米国の広告業界組織が新団体を結成し、連邦法としての包括的消費者データ保護法制定を支援


アメリカの広告業界組織が新団体 ”Privacy for America” を結成し、連邦法としての包括的消費者データ保護法制定を支援

アメリカの主だった広告関係団体は、2019年4月8日に Washington, D.C. にて、包括的消費者データ保護に関する連邦法制定の支援を目的とした新団体 ”Privacy for America” を結成した。

ステアリング・コミッティーに名を連ねるのは、以下の広告関係のアメリカを代表する業界組織である。
全米広告代理店協会(American Association of Advertising Agencies: 4A’s)
全国広告者協会(Association of National Advertisers: ANA)
デジタル広告連盟(Digital Advertising Alliance)
インタラクティブ広告機構(Interactive Advertising Bureau: IAB)
ネットワーク広告イニシアティブ(Network Advertising Initiative: NAI)

この団体は、FTCにて消費者データ保護担当ディレクターを務めた Jessica Rich を始めとしたアドバイザーによって支援されているが、彼らの構想には、以下の点が含まれている。

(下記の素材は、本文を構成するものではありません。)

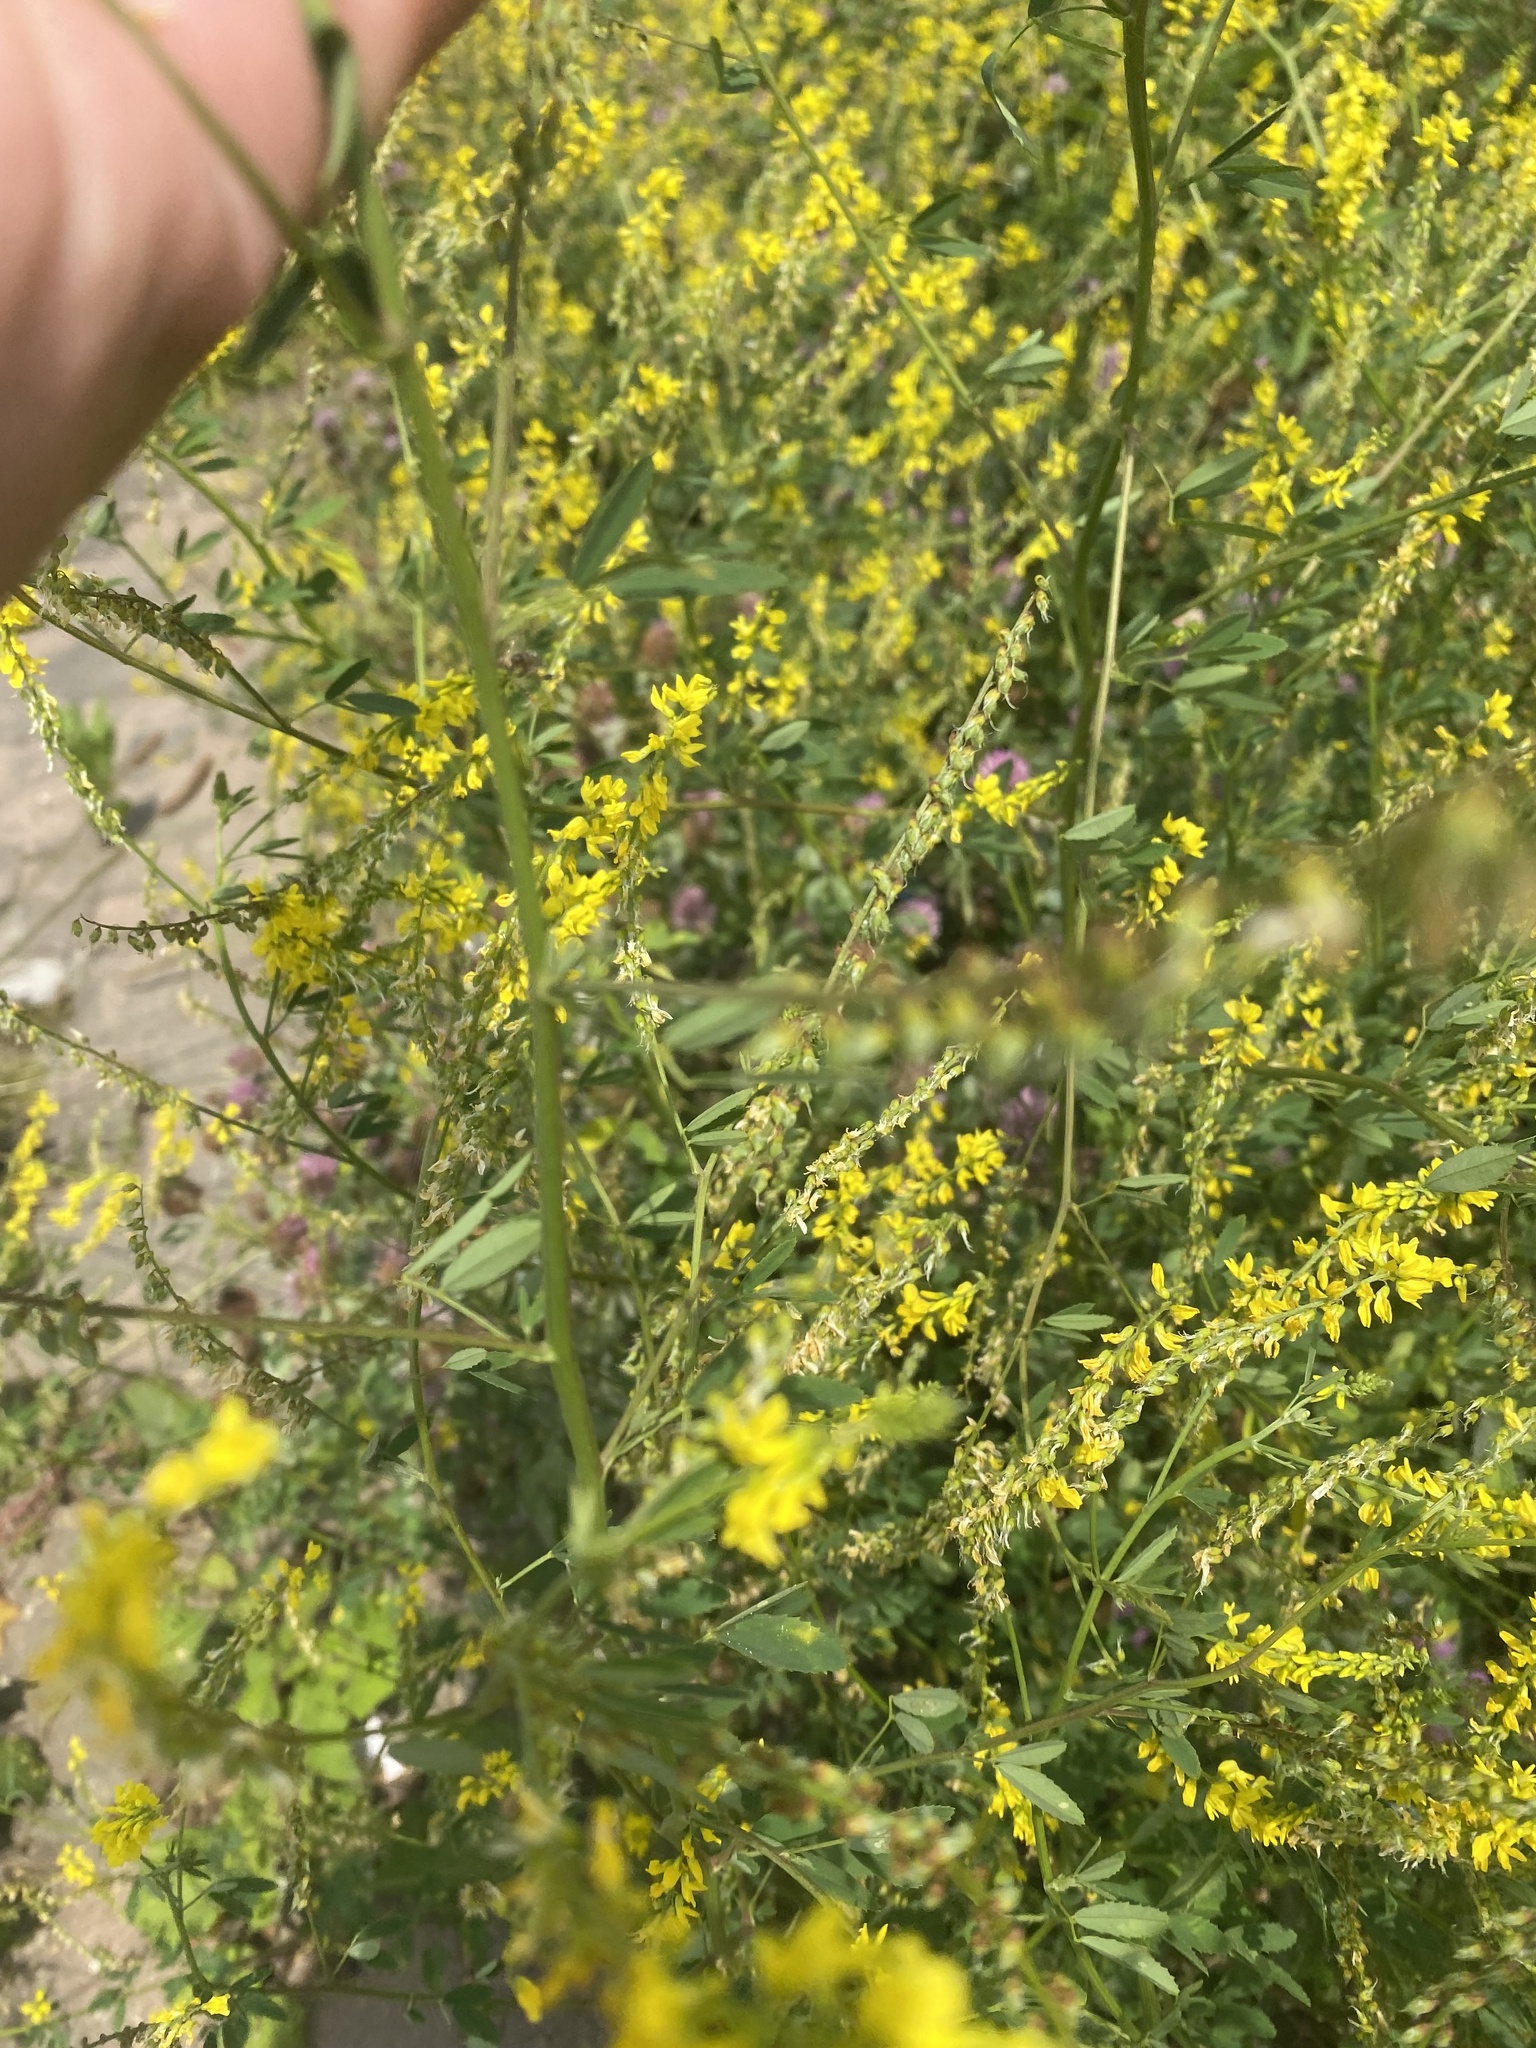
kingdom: Plantae
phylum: Tracheophyta
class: Magnoliopsida
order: Fabales
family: Fabaceae
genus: Melilotus
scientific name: Melilotus officinalis
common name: Sweetclover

  • 法に基づかない、職業、信用、健康等を否定する個人データの利用、製品・サービスの可否や価格決定のために人種や肌の色のような個人の特徴を利用すること、法的根拠がある実施可能な契約に基づかない第三者への消費者データの提供、等を禁止する。
  • 新しい、連邦取引委員会(FTC)のデータ保護局を創設する。
  • あるタイプのデータを収集し広告に利用することを禁止すること等を含む、広告のためのデータ使用の意味のある制限を課す。
  • データ漏洩を防ぐ強力な安全保護策

今回の団体結成を含め、アメリカでは、連邦法の制定を望む声が各界から聞こえてきており、この制定に向けた機運が大いに盛り上がっているようである。

  • Google、Microsoft、Twitterといったテクノロジー企業から要望
  • 米国商工会議書のモデル法案の公開
  • 政府内から、会計検査院(General Accountability Office: GAO)から議会への連邦インターネットプライバシー法制定の勧告
  • 上院のエネルギー・商工委員会での公聴会

また、この団体により実施された世論調査によれば、63%が連邦法の制定が最も効果的であると回答しており、各州の法制定が望ましいとするもの17%を大きく上回っている。
今後、”Privacy for America” は議会やFTC、ホワイトハウスを含めた関係者との協議を進めていくとのことである。